By Politico Staff Writer
The Publicity Secretary of the All Peoples Congress (APC) party, Sidi Yaya Tunis has said their party could not in any way be involved in leaking to the public the telephone conversation between Former President Ernest Bai Koroma and the Inspector General of Police, Ambrose Sovula in relation to the confusion around the former president’s residence in Makeni, as officials from the Anti- Corruption Commission (ACC) attempted to interview him on issues connected to his tenure of office.
Crowds had gathered around Koroma’s residence in Makeni last week, which ACC officials claimed prevented them from going into the residence of the former president for the planned interview. Footage of Masquerades and hundreds of people with objects strewn across the street leading to Koroma’s house went viral on social media, scenes that polarized opinion in the country.
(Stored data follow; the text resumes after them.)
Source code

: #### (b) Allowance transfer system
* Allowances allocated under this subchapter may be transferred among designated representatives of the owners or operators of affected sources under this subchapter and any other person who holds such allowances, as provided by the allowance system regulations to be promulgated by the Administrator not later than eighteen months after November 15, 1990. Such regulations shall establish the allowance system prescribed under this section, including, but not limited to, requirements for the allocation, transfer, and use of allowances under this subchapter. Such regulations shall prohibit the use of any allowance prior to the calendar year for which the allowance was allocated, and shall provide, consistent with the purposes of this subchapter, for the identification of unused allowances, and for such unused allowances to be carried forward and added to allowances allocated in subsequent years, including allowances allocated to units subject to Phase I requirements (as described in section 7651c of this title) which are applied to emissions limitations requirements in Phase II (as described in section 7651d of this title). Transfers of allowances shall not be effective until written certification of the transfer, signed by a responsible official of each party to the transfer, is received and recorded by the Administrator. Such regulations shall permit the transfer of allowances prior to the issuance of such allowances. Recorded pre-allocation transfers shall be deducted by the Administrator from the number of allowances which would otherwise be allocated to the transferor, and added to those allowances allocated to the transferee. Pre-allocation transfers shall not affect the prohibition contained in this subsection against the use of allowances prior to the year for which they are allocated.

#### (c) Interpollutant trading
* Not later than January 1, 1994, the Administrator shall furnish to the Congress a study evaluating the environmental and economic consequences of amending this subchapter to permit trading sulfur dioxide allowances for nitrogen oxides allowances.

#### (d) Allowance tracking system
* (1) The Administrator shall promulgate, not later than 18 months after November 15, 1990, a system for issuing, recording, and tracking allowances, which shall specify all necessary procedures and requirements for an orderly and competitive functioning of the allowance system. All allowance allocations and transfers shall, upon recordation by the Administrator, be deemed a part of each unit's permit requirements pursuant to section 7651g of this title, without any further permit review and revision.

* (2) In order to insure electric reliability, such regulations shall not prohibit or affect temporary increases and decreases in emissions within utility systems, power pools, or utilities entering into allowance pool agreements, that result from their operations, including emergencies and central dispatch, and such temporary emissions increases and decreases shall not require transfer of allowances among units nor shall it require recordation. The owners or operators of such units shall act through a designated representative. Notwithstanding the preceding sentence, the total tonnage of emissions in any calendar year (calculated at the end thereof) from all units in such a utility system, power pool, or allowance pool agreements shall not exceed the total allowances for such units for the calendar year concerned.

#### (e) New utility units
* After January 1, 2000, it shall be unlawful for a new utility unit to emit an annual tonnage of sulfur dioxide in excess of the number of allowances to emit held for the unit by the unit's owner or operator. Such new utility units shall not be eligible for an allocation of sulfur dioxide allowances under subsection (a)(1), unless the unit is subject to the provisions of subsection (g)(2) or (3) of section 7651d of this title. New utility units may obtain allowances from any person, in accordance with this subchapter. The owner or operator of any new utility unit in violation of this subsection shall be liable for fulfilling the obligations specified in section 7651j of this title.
Koroma’s aides put a call through to the IGP to negotiate a way out of the standoff. It was the detail of this discussion that was leaked.
While the government has refused to comment directly about it, reference at personal level by individual government officials indicate a blame game.
The telephone conversation between the two men which was widely shared on social media caused quite a stir, prompting the Office of the former President to issue a statement expressing his displeasure over the whole incident.
In a telephone interview with Politico on Thursday, Tunis said leaking of the conversation was a “coordinated conspiracy to target and tarnish the character of the former President, and maliciously embarrass him and others in the party’’.
Asked if Koroma’s side could not have made the conversation public with the hope that it will work in their favour, the APC spokesman dissociated the party from the leak, saying that the distinct female voice in the background coming from the side of the Police chief was indicative that he was not alone.
Tunis took strong exception to what he said was the recording of the former president without his consent, and have the said phone discussion released to the public the next day. He said Sierra Leone’s democracy has been hailed across the world but expressed regret that it is deteriorating and that the country is sliding into what he called ‘’autocracy and dictatorship’’.
He said it is ‘’unwise and impossible to weaken the opposition’’, as it would “not augur well for the country’’. Tunis called for the International Community to pay close attention to what is happening in Sierra Leone.
The Office of the former President on the 11th October issued a strongly worded statement describing the leaked conversation as a ‘’deliberate breach of protocol and cowardly betrayal of trust’’, and requested for an impartial and speedy investigation into the source of the leak.
Police Spokesman, Superintendent Brima Kamara, when reached by Politico to inquire about progress of investigation into the matter, categorically stated that he had not even seen the statement of the ex-president and refused to comment on the issue further.